SOURCE PASSAGE Block Start
One of the recent data breach of the T-Mobile has resulted on compromising personal information of more than 1 million customers (Coldewey, 2019). T-Mobile has confirmed that the data that was being compromised is the name, billing address, phone numbers, account numbers, and rate plans of the customers. Customers financial and password data was not being compromised.
T-Mobile has explained that the attacker had gained an unauthorized access to their email vendor which allowed them access to the T-Mobile network (Wagner, 2020). For the customer which data was being compromised, T-Mobile had sent an text message to their phone to inform the user regarding the incident. Data of the customers that were affected, T-Mobile has offred them an credit monitoring for an limited time.
References:
Coldewey, D. 2019. More than 1 million T-Mobile customers exposed by breach. Retrieved from: https://techcrunch.com/2019/11/22/more-than-1-million-t-mobile-customers-exposed-by-breach/#:~:text=T%2DMobile%20has%20confirmed%20a,exposed%20to%20a%20malicious%20actor.
SOURCE PASSAGE Block End
DATA Block Start
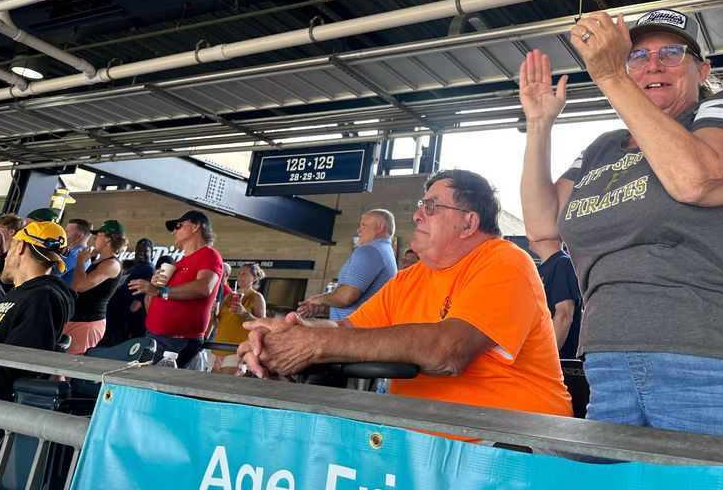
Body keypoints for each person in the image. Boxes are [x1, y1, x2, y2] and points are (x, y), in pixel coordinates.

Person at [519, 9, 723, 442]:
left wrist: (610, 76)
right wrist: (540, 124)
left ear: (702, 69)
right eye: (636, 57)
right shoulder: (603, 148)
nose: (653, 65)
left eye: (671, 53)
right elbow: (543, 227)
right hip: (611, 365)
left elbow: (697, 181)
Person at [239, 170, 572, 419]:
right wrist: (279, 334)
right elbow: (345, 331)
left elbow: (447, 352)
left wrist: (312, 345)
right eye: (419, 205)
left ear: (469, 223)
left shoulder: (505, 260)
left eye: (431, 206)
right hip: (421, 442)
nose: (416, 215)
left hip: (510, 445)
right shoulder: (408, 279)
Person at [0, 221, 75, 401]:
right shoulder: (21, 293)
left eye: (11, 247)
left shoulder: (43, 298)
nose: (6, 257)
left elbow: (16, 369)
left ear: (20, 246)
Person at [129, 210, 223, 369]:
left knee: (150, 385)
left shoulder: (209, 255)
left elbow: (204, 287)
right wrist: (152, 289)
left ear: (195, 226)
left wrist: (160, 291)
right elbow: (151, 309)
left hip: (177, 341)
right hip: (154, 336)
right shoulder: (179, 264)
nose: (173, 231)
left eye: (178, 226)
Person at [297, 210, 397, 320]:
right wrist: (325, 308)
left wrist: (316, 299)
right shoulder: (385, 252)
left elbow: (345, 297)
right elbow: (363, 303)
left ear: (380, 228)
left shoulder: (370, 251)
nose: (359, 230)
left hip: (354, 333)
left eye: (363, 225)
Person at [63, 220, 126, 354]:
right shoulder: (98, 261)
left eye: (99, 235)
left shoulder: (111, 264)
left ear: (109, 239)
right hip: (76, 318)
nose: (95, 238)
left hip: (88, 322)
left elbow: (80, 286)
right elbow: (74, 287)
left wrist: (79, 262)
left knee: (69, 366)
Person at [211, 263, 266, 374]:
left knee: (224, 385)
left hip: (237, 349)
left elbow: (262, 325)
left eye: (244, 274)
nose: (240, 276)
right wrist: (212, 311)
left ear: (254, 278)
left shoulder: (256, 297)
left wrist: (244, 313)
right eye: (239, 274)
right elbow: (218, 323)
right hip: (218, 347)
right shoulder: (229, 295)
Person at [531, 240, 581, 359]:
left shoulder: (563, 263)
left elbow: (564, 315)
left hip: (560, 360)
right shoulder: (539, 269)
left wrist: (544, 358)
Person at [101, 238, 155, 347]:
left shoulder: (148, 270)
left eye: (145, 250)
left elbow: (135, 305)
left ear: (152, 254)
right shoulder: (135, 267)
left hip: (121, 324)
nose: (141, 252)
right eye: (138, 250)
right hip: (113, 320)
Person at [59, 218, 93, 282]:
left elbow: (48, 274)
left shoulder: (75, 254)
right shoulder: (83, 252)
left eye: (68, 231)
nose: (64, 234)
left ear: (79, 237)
DATA Block End
DATA Block Start
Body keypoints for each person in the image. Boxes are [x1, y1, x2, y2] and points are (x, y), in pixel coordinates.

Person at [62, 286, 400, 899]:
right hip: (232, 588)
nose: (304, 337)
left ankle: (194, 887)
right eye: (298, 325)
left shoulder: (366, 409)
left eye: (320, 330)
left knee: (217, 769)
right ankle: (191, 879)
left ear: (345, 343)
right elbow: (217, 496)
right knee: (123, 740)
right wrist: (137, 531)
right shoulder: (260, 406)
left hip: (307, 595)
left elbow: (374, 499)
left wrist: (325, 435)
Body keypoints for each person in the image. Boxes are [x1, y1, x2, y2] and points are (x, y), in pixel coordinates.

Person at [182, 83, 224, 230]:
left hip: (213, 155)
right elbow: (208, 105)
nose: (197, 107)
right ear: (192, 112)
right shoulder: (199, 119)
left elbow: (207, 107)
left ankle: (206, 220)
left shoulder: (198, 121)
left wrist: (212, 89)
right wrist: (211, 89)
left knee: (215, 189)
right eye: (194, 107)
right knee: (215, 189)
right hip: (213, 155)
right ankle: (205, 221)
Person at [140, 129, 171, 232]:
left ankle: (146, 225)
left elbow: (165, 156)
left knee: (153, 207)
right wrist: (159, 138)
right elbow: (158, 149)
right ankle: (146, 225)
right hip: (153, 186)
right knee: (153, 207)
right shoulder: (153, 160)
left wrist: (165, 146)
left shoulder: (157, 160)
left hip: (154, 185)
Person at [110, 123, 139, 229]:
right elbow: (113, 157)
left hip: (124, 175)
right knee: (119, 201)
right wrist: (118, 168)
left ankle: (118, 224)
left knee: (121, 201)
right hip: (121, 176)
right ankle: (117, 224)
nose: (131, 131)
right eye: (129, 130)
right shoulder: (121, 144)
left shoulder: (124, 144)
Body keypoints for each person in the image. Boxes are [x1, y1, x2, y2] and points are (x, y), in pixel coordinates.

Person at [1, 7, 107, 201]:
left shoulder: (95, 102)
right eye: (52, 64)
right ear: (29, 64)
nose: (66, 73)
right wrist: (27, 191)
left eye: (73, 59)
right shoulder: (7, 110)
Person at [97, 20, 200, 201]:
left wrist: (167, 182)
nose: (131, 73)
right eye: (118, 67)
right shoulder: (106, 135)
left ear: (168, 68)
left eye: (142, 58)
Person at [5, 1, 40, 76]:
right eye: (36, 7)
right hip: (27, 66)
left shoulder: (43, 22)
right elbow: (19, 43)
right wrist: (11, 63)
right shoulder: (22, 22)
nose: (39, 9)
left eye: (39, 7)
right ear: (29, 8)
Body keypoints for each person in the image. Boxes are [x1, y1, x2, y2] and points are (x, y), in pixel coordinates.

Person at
DATA Block End
*YOUR TASKS:*
(a) According to the T-Mobile breach passage, how did the attacker get into the T-Mobile network? Answer in one or two sentences.
(b) Summarize the T-Mobile breach passage in two sentences.
(c) Proceed with the T-Mobile breach passage from the point where it stops.

*LIST OF ANSWERS:*
(a) The attacker had gained unauthorized access to T-Mobile's email vendor. That access let them into the T-Mobile network.

(b) A T-Mobile breach exposed the names, billing addresses, phone numbers, account numbers, and rate plans of more than 1 million customers, but not their financial or password data. The attacker got in through unauthorized access to T-Mobile's email vendor, and T-Mobile informed affected customers by text message and offered them credit monitoring for a limited time.

(c)
Wager, A. 2020. T-Mobile reveals data breach, customer account info accessed. Retrieved from: https://www.tmonews.com/2020/03/t-mobile-reveals-data-breach-customer-account-info-accessed/
This just goes to show you that you don’t have to be a super sophisticated hacker to compromise a company. Social engineering, and the ability to write a legitimate sounding email is all you need to gain entry. Albeit, you still have to include a malicious payload in the email, but that is as easy as going on git hub and doing a little research. Kali has a program called SET (social engineering toolkit), that will construct malicious emails for you. Honestly, I wonder how many data breaches were spawned by 1 untrained employee falling for a malicious email.